With no other commerce to be seen, no signage, only a poorly lit out-of-the-way mini warehouse, we piled out of two cars and made our way into Lulu Lemon: sparse racks, rough flooring, and try-on rooms with ill-fitting curtains. The place appeared to be pop-up store--here today, gone tomorrow.
As Dad used to say, "They were like dogs in a meat factory." The girls disappeared and fell in love with the fit and feel of Lulu Lemon. A tradition was born.
Over the coming years, Grandpa continued his shopping trips with the girls, but as he aged, he'd find himself a chair, a spot, where he'd people watch while he patiently waited. Everyone had a story.
The day came when walking became difficult for Grandpa, but he refused to use a cane or a walker--he preferred to take the risk of falling. A well intentioned shopping trip became too much for Dad as he tried to make it across one floor of the massive department store. It was the last time. True to himself, he made sure Grandma continued the tradition, and even set aside the money for one pair of yoga pants for everyone.

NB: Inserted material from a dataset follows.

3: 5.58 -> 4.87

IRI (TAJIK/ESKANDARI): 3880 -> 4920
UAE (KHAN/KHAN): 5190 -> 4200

The week after Grandpa died, my mom, my daughter and I, had to go shopping. It was the week before my daughter would start college and, she'd found the winter jacket she needed. I was preparing to pay when my mom stepped forward and said that Grandpa wanted to buy her the jacket.
"You must have a pretty special Grandpa," the saleslady said.
For a moment, no one could respond. We just looked at each other with our watering eyes and said, "We sure do."